Read more about Agon on The Balanchine Trust’s website & on PNB’s website.


Emeralds

In this interview Violette Verdy and Conrad Ludow, the original Emeralds couple, speak with interviewer Jennifer Dunning about the first Emeralds rehearsal, Balanchine’s love of all things French, and the freedom in Balanchine’s partnering techniques.

Watch Verdy coaching PNB dancers Margaret Mullin, Carla Körbes, and Elizabeth Murphy below.
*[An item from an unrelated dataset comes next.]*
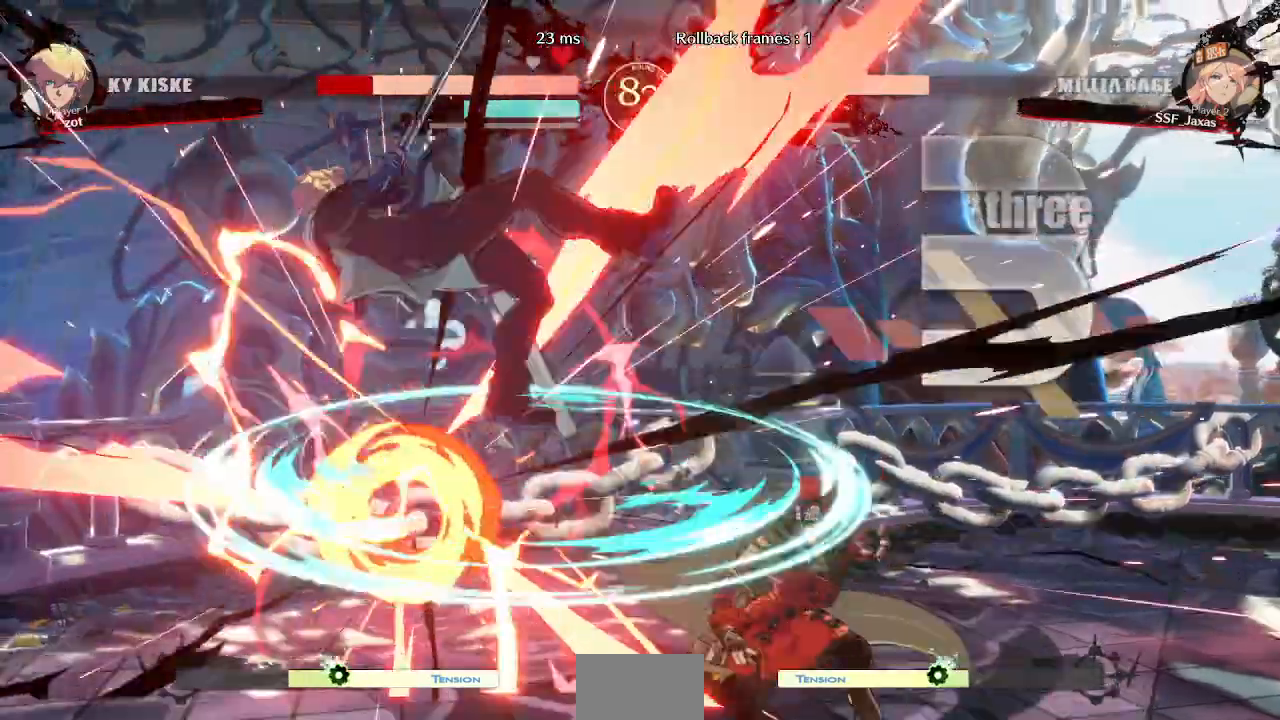
{"dt_ms": 500, "buttons": []}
Emeralds is a romantic evocation of France. It is also Balanchine’s comment on the French school of dancing and its rich heritage. France is the birthplace of classical ballet and French is its language. With a score by Gabriel Fauré and dancers dressed in Romantic-length tutus, Emeralds can also be a window on the nostalgia inherent in much late 19th-century art, with its idealized view of the Middle Ages, chivalry, and courtly love. Balanchine considered Emeralds “an evocation of France—the France of elegance, comfort, dress and perfume.”

Read more about the full Jewels ballet from The Balanchine Trust & the history of the ballet on our blog.


The Nutcracker

Watch an excerpt of an interview with Maria Tallchief, New York City Ballet’s first prima ballerina, and the first Native American principal dancer, and originator of many Balanchine roles including Sugar Plum Fairy in The Nutcracker.

When George Balanchine staged The Nutcracker for New York City Ballet in 1954, it was the six-year-old company’s most ambitious project to date. The choreographer spent more than half of the production’s $40,000 budget on the Christmas tree, infuriating Morton Baum, chair of New York City Center’s finance committee, which had put up the money. Baum asked, “George, can’t you do it without the tree?” to which Balanchine replied, “The ballet is the tree.”

Balanchine had danced in the Maryinsky Theater’s production in St. Petersburg as a child. His roles included soldier, mouse king, little prince, and the lead in the hoop dance, which had been choreographed by its original interpreter, Alexander Shiryaev, for the 1892 premiere. Balanchine remembered the luxurious days before the Russian revolution and held them as an ideal. When Baum asked him to stage The Nutcracker, banking on the popularity of The Nutcracker Suite in the United States, Balanchine said, “If I do anything, it will be full-length and expensive.”

Read more about George Balanchine’s The Nutcracker HERE & HERE.


Square Dance

Balanchine’s Square Dance combines classical ballet, 17th-century court dance, and American country dancing. In the original 1957 production, the musicians were on stage and a square dance caller was brought in to call out the steps. Balanchine revived Square Dance in 1976, dispensing with the caller, putting the orchestra in the pit, and adding a celebrated solo for the principal male dancer.

Watch dancer Patricia Wilde speak specifically about dancing with Balanchine, and watch her dance the principal role in the original version of Square Dance (with the square dance caller) below.

Writing about Square Dance, Balanchine explained, “Ballet and other forms of dance of course can be traced back to folk dance. I have always liked watching American folk dances, especially in my trips to the West, and it occurred to me that it would be possible to combine these two different types of dance, the folk and the classic, in one work. To show how close the two really are, we chose old music also based on ancient dances. The spirit and nerve required for superb dancing are close to what we always want in ballet performances, which is one way perhaps of explaining why so many American dancers are so gifted. The invention, its superb preparation for risks, and its high spirits are some of the things I was trying to show in this ballet.”